Saved data entries
════════

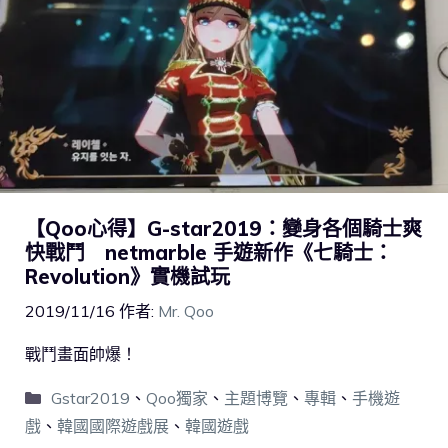
【Qoo心得】G-star2019：變身各個騎士爽
快戰鬥 netmarble 手遊新作《七騎士：
Revolution》實機試玩
2019/11/16
作者:
Mr. Qoo
戰鬥畫面帥爆！
Gstar2019
、
Qoo獨家
、
主題博覽
、
專輯
、
手機遊
戲
、
韓國國際遊戲展
、
韓國遊戲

════════

THE PROBLEM
Return every record above exactly as written, but drop the pictures.

EXERCISE SOLUTION
【Qoo心得】G-star2019：變身各個騎士爽
快戰鬥 netmarble 手遊新作《七騎士：
Revolution》實機試玩
2019/11/16
作者:
Mr. Qoo
戰鬥畫面帥爆！
Gstar2019
、
Qoo獨家
、
主題博覽
、
專輯
、
手機遊
戲
、
韓國國際遊戲展
、
韓國遊戲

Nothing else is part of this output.